Nadir notó que uno estaba desgastado por tormentas, mientras el otro relucía.

—¿Y si uno se hunde?

—Para eso tengo otro.

—¿Y no es difícil mantenerlos en el mismo destino?

—Eso es imposible. Algunos tripulantes deben esperar.

—¿Saben que no son los únicos?

El navegante se quedó en silencio, y solo miró el horizonte.

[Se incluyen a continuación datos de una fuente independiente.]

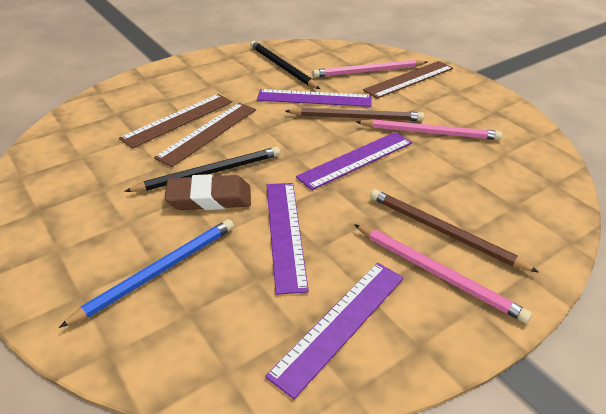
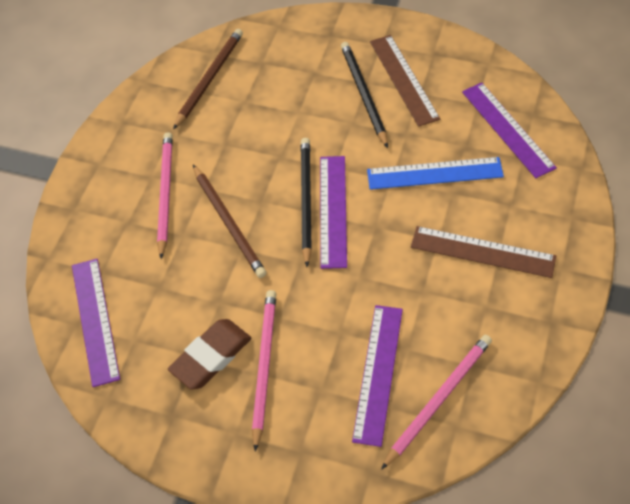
blue pencil: [59,219,234,328] = 1 -> none = 0
blue ruler: none = 0 -> [367,157,504,190] = 1
brown ruler: [119,94,232,148] [154,103,256,167] [363,61,453,99] = 3 -> [370,35,440,127] [411,226,556,278] = 2

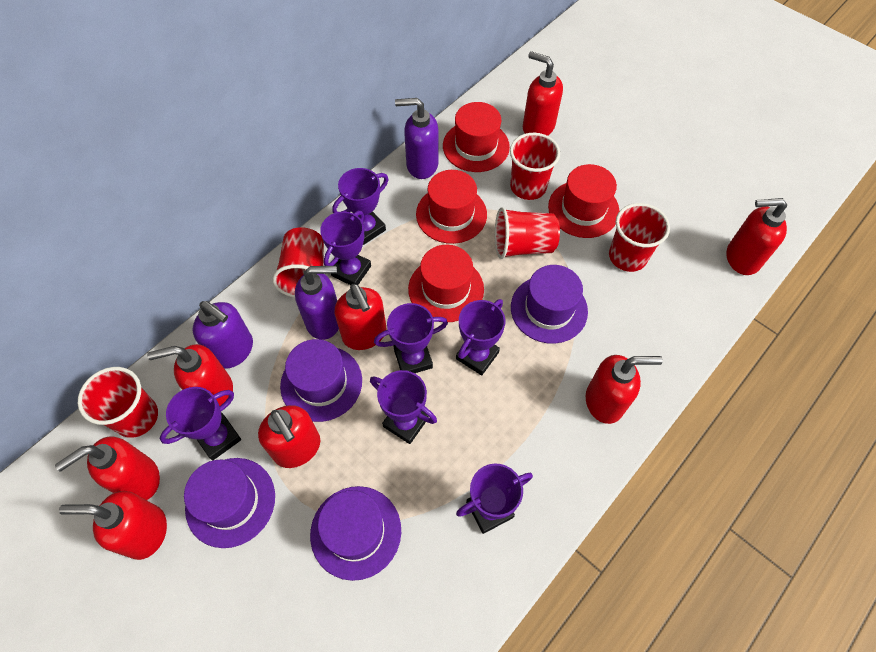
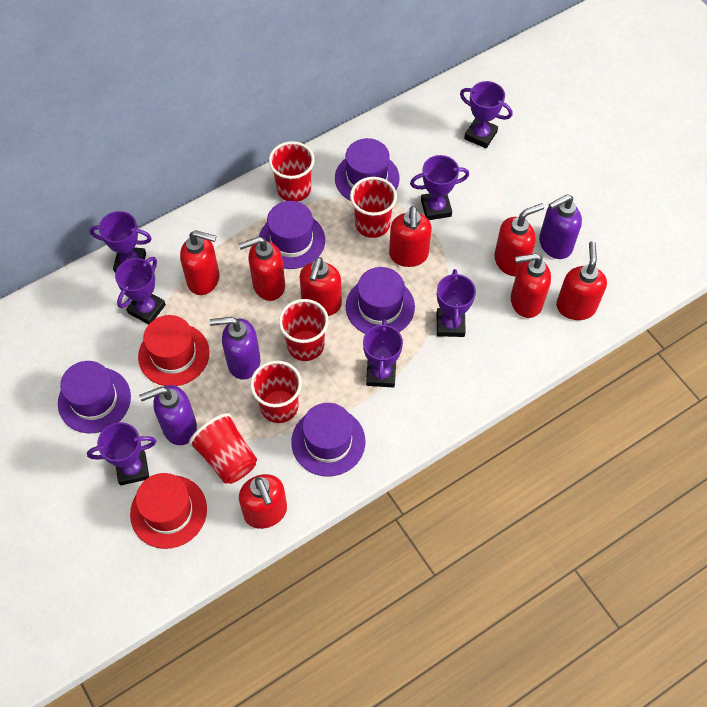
purple hat: [184,458,275,548] [280,339,362,422] [310,486,401,581] [511,265,588,344] = 4 -> [58,361,131,433] [259,201,325,269] [291,403,365,476] [335,138,400,201] [346,267,415,333] = 5
red hat: [408,245,484,322] [416,170,487,244] [443,102,510,172] [548,164,620,238] = 4 -> [130,473,207,549] [138,315,209,386] = 2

—Tal vez dos barcos o más sea demasiado para mí —pensó Nadir—, y se alejó.

Ya por el atardecer, Nadir decidió descansar en una isla con una playa donde el sol doraba la arena y las risas de toda su multitud se combinaban con la brisa marina. Todos ellos se encontraban agachados con un mismo propósito: construir un castillo.

Nadir se mostró curioso, así que se acercó a una joven que se encontraba delineando las murallas de su castillo junto a otra chica.

—¿Por qué hacen castillos de arena?

La joven levantó la vista por un momento

—Porque el amor se mide en castillos de arena —agachó la mirada y continuó—. Cada día, dos personas se encuentran y construyen juntas. Durante las horas que pasamos aquí, nos conocemos, compartimos historias, reímos. Creamos algo hermoso. Pero al caer la noche, la marea sube, y el castillo desaparece.

—¿Y qué pasa después? —preguntó Nadir, mientras prestaba atención al castillo.

—Nada. Al día siguiente, todos buscamos a alguien más y construimos de nuevo.

—¿Y qué ocurrirá con la chica con quien estás?

—Pues, ¿cómo sabría que no haré un castillo mejor si me quedo con ella?

Nadir guardó silencio, se alejó y esperó a que ambas terminaran el castillo.

Al partir en su barco, logró ver como lentamente el mar destruía ese castillo de arena. Hasta que no pudo verlo más.

Nadir regresó a la isla donde vivía, estaba decepcionado porque su viaje no tuvo el resultado que esperaba, así que se sentó en el puerto, mientras veía el atardecer.

—Dicen que existe una isla —susurra un viejo pescador—, una isla escondida en medio del océano. Si llegas a ella, encontrarás al amor de tu vida.

—¿Es verdad? —contestaba Nadir con algo de emoción.

—Quien sabe, al menos eso me dijeron aquellos entusiastas —dijo el pescador, mientras señalaba a unos jóvenes.

Rápidamente Nadir se levanta, y les pregunta que es lo que saben sobre esa isla.

—Mientras más rápido naveguemos, más pronto encontraremos la isla —dice emocionado.

—Y no hay que buscar la isla —menciona la chica con mirada soñadora—. La isla nos encontrará a nosotros.

Así que, tomando ambas ideas, subió a su barco, cerro los ojos y aceleró lo más que pudo, claro que ocasionalmente abría los ojos para no chocar. Esto lo hizo durante horas… Pero esa isla nunca apareció, Nadir se sintió estafado. Así, en la inmensidad de un océano nocturno, simplemente se detuvo, y observó el horizonte intentando buscar la isla.

Tal vez esa isla no exista. Tal vez el amor no se mide, sino que se descubre al quedarnos el tiempo suficiente para saber si ya estamos en él. Nadir miró el horizonte y pensó en cada isla que visitó: en el farero que iluminó sin ser suficiente, en los jardines que crecían sobre tierra estéril, en la lluvia contada gota a gota, en los ancianos que remaron juntos, en el náufrago atrapado en su espera, en los barcos que se acumulan y en los castillos que el mar siempre borraba. Cada uno tenía su propia manera de medir el amor, y quizá todas eran ciertas. O quizá ninguna. El océano era inmenso, y él seguía navegando.

Las olas rompían suavemente contra su embarcación, como si le susurraron una verdad que aún no comprendía. Tal vez nunca lo haría. Tal vez no era necesario.

Respiró profundo, sintió la brisa en su rostro y sonrió.
Tomó el timón y, sin un destino fijo, avanzó.